In [1]:
import torch
import peft 
import time

from transformers import AutoTokenizer, AutoModelForCausalLM, BitsAndBytesConfig
from utils.dataset import template

In [2]:
#model_id = 'GeneZC/MiniChat-3B'
model_id = 'microsoft/phi-2'
model_type = 'phi'

device = 'cuda'

In [3]:
bnb_config = BitsAndBytesConfig(
    load_in_4bit=True,
    bnb_4bit_use_double_quant=True,
    bnb_4bit_quant_type="nf4",
    bnb_4bit_compute_dtype=torch.bfloat16
)

model = AutoModelForCausalLM.from_pretrained(
    model_id,
    torch_dtype="auto",
    flash_attn=True,
    flash_rotary=True,
    fused_dense=True,
    trust_remote_code=True,
    device_map={'': 0},
    quantization_config=bnb_config
)
tokenizer = AutoTokenizer.from_pretrained(model_id, use_fast=False)
if tokenizer.pad_token is None:
    tokenizer.add_special_tokens({'pad_token': '[PAD]'})
    model.resize_token_embeddings(len(tokenizer))

model.config.pad_token_id = tokenizer.pad_token_id
model.config.eos_token_id = tokenizer.eos_token_id

Loading checkpoint shards:   0%|          | 0/2 [00:00<?, ?it/s]
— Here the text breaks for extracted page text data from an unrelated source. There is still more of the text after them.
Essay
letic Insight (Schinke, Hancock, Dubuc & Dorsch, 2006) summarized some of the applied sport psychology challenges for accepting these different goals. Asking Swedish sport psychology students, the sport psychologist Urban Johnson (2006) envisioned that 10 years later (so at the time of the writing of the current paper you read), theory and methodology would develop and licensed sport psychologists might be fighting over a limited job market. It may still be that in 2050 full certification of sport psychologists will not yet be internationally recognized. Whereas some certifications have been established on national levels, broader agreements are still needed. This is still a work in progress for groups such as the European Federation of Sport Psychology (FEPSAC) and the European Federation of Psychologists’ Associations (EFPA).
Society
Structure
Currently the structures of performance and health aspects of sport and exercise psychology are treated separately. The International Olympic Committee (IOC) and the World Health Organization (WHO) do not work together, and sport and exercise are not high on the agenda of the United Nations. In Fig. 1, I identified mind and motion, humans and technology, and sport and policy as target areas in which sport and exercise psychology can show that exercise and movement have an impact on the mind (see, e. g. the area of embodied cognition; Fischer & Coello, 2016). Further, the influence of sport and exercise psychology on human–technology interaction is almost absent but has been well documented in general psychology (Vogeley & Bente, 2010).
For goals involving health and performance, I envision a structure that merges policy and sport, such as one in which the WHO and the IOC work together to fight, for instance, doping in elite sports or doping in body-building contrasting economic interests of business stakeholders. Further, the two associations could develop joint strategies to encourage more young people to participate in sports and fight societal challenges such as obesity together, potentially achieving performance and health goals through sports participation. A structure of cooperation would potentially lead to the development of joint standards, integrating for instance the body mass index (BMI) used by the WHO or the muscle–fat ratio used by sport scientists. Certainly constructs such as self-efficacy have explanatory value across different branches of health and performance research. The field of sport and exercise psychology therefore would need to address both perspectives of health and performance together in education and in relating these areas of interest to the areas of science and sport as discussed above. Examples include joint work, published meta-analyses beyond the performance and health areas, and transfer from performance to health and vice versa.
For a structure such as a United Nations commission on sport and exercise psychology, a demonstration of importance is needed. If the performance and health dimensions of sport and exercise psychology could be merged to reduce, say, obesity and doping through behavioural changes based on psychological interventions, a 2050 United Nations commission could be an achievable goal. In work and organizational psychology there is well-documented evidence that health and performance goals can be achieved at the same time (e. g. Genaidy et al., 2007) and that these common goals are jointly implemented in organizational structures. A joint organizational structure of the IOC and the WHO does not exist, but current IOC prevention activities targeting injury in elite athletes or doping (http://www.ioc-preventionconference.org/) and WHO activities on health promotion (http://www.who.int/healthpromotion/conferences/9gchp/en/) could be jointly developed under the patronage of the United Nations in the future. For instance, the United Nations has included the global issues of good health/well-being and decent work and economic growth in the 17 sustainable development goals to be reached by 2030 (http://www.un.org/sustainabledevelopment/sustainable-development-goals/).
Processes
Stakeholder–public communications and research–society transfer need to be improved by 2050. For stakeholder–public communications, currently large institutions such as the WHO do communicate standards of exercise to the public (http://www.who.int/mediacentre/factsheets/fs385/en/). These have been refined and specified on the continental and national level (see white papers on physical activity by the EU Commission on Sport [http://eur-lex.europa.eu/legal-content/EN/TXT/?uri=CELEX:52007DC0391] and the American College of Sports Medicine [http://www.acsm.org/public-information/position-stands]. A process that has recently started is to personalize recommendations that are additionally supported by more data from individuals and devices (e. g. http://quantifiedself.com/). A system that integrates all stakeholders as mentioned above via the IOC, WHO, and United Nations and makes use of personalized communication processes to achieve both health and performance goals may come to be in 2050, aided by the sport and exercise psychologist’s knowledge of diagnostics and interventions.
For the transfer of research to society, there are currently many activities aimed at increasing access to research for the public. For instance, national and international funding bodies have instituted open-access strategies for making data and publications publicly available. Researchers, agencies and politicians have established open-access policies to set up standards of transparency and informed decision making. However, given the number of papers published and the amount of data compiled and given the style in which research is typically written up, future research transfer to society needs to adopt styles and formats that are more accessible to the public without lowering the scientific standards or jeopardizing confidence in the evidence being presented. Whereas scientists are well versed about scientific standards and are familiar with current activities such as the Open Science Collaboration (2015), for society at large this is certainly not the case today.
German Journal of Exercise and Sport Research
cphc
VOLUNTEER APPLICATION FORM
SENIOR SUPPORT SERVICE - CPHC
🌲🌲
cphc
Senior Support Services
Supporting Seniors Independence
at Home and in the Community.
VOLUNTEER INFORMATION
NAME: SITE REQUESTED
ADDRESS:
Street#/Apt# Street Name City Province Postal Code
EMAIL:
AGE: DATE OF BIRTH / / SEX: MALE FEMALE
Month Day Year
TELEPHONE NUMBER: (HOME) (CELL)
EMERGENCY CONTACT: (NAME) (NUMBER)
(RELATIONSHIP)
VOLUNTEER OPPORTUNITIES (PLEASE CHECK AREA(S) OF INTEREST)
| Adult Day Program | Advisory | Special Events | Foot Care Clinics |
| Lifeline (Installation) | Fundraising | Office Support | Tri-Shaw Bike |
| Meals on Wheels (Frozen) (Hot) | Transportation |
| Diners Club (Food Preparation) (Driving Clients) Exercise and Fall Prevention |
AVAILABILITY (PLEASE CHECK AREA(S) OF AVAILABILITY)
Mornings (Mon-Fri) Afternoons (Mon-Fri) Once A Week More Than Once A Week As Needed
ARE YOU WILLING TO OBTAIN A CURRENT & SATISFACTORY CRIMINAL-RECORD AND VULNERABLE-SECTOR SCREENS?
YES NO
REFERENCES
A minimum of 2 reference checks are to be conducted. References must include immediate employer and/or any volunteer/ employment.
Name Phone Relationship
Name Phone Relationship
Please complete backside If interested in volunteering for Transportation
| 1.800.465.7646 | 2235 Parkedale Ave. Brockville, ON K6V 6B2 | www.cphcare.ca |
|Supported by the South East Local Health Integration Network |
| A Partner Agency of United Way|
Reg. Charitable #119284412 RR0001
Special tokens have been added in the vocabulary, make sure the associated word embeddings are fine-tuned or trained.


In [4]:
# lora_path = 'lora/disco-limbic-dialogue-512/'
lora_path = 'lora/disco-limbic-dialogue-phi2-eos/'

model = model.eval()
lora_model = peft.PeftModel.from_pretrained(model, lora_path, adapter_name='loraTrained', is_trainable=False)

In [5]:
dialog = [
    "[Electrochemistry]: Whoa! In your hand: *pyrholidon* -- the double rainbow of synthetic hallucinogens. Rare and gritty, a product of the age of atomic power.",
    "Look at the little puck of liquid.",
    "[Electrochemistry]: What a funny little cap! Don't let the *scary* medical warnings throw you off. It's an inadequate antidote to radiation poisoning, but a *potent* antidote to *boredom*.",
    "Hmm... open the cap.",
    #'Look around',
    #'"How can I take shit without taking off my sweater?"',
    #'who am i?</s>'
]

query = template(dialog, model_type) + ' [|Assistant|] '
model_inputs = tokenizer(query, return_tensors="pt", add_special_tokens=False).input_ids.to(device)
generated_ids = model.generate(input_ids=model_inputs, max_new_tokens=64,
                               do_sample=True,
                               #pad_token_id=tokenizer.pad_token_id,
                               temperature=0.7,
                               repetition_penalty=1.15)
#outputs = model(input_ids=input_ids),# max_length=cut_len, min_length=8, top_p=0.9, do_sample=True)
output = tokenizer.decode(generated_ids[0], skip_special_tokens=False)
print(output)



You are the parts of the human brain that conduct a dialogue, you can enter into verbal altercations with the interlocutor. You need to response emotionally.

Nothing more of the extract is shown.